À l’occasion de la 16ᵉ Journée internationale des veuves, célébrée le 23 juin 2026 à Libreville, la Direction générale de la protection de la veuve et de l’orphelin a présenté le bilan de ses activités. Entre 2024 et 2025, près de 17 280 conjoints ont bénéficié d’un accompagnement administratif, juridique et social. Les autorités entendent renforcer l’accès aux droits successoraux et à la justice pour les veuves confrontées aux conflits familiaux et aux cas de spoliation.
Réunis ce mardi 23 juin 2026 au ministère des Affaires sociales à Libreville, les responsables de la Direction générale de la protection de la veuve et de l’orphelin ont dressé le bilan des actions menées en faveur des conjoints survivants. À l’occasion de la 16ᵉ Journée internationale des veuves, la directrice générale, Pamela Barbe Virginie Koumba épouse Nwabyt, a annoncé que 17 280 conjoints ont bénéficié d’un accompagnement entre 2024 et 2025.
Selon la responsable, les bénéficiaires proviennent d’horizons variés. Outre les veuves légalement mariées, les services de la direction reçoivent également des épouses coutumières, des concubines ayant des enfants ainsi que de jeunes couples souhaitant s’informer sur les mécanismes de protection juridique avant le mariage.
Cette assistance intervient dans un contexte où de nombreuses veuves continuent de faire face à des difficultés liées aux successions.

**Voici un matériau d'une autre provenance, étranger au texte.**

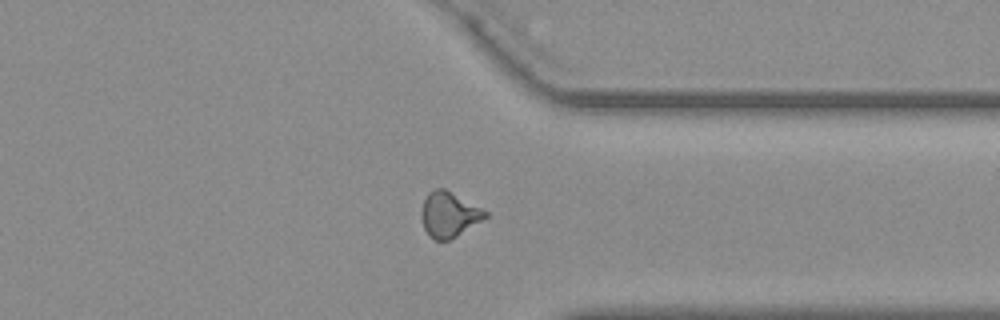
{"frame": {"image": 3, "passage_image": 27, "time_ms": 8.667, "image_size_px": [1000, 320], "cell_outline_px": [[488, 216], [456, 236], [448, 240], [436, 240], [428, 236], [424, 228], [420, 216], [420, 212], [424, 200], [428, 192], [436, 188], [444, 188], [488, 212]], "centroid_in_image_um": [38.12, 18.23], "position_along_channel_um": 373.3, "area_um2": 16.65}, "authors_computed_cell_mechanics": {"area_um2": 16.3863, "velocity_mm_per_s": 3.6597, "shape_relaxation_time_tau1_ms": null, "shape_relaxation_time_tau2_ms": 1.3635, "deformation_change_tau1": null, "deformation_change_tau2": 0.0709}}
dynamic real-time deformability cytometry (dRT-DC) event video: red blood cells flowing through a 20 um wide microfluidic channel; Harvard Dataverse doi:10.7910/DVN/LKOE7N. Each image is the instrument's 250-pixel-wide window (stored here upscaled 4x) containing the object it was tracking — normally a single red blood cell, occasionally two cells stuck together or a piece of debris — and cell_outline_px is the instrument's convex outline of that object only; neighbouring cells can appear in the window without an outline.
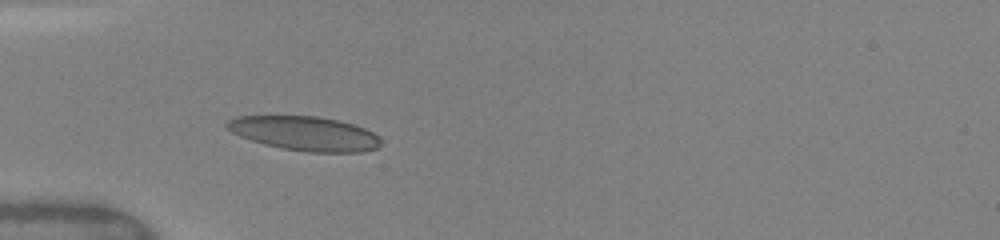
{"species": "human", "species_latin": "Homo sapiens", "temperature_condition": "warm", "stored_images_in_passage": 26, "camera_frame_rate_fps": 3000, "um_per_image_px": 0.085, "donor": {"sex": "female"}, "frame": {"image": 1, "passage_image": 10, "time_ms": 4.0, "image_size_px": [1000, 240], "cell_outline_px": [[380, 144], [376, 148], [360, 152], [304, 152], [264, 144], [240, 136], [232, 132], [224, 124], [228, 120], [236, 116], [316, 116], [340, 120], [364, 128], [380, 136]], "centroid_in_image_um": [25.91, 11.34], "position_along_channel_um": 59.1, "area_um2": 30.63}}
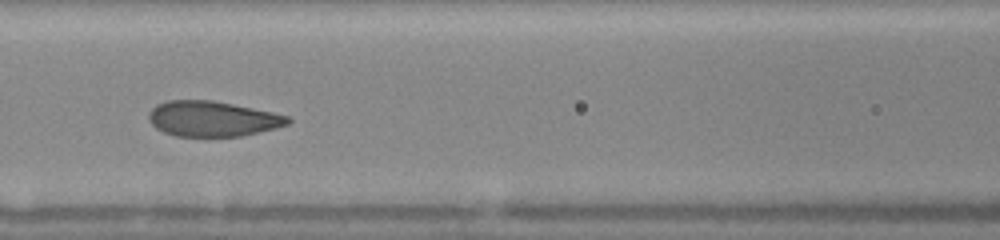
{"frame": {"image": 2, "passage_image": 20, "time_ms": 6.333, "image_size_px": [1000, 240], "cell_outline_px": [[292, 120], [288, 124], [276, 128], [240, 136], [176, 136], [164, 132], [156, 128], [148, 120], [148, 112], [156, 104], [168, 100], [212, 100], [272, 112], [288, 116]], "centroid_in_image_um": [18.03, 10.09], "position_along_channel_um": 148.6, "area_um2": 28.55}}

Les services de la direction sont régulièrement saisis de dossiers portant sur des cas de spoliation d’héritage, de confiscation de biens, de blocage de salaires ou encore de détournement d’avoirs bancaires après le décès d’un conjoint.
Pour répondre à ces situations, l’administration privilégie d’abord la médiation et le dialogue entre les différentes parties. « Nous organisons des réunions afin de parvenir à un consensus et de faire appliquer le droit. Nous sommes également confrontés à des cas de spoliation d’héritage, de détournement de biens, de salaires ou d’avoirs bancaires. Tous ces actes sont réprimés par la loi », a rappelé Pamela Barbe Virginie Koumba épouse Nwabyt.
Placée sous le thème « Citoyenneté et accès aux droits », cette édition 2026 a également été l’occasion de sensibiliser les associations et les populations sur les droits successoraux et les régimes matrimoniaux. Pour la ministre des Affaires sociales, Armande Longo épouse Moulengui, la connaissance des droits constitue un levier essentiel pour lutter contre les discriminations et les abus subis par les veuves.
Dans cette perspective, plusieurs initiatives sont prévues au cours de l’année 2026. Les autorités ont notamment annoncé l’organisation d’une immersion au Tribunal de Libreville afin de mieux faire connaître les procédures successorales. Un Guide juridique des héritiers légaux sera également mis à la disposition du public pour faciliter l’accès à l’information et prévenir les conflits familiaux.Par ailleurs, si l’accès à certaines aides nécessite la présentation de documents officiels tels que les actes de décès, de mariage ou de naissance, la Direction générale de la protection de la veuve et de l’orphelin prévoit des mesures adaptées aux situations d’urgence. En cas de violences ou de différends familiaux graves, des actions de médiation peuvent être engagées afin de protéger les personnes concernées et garantir le respect de leurs droits.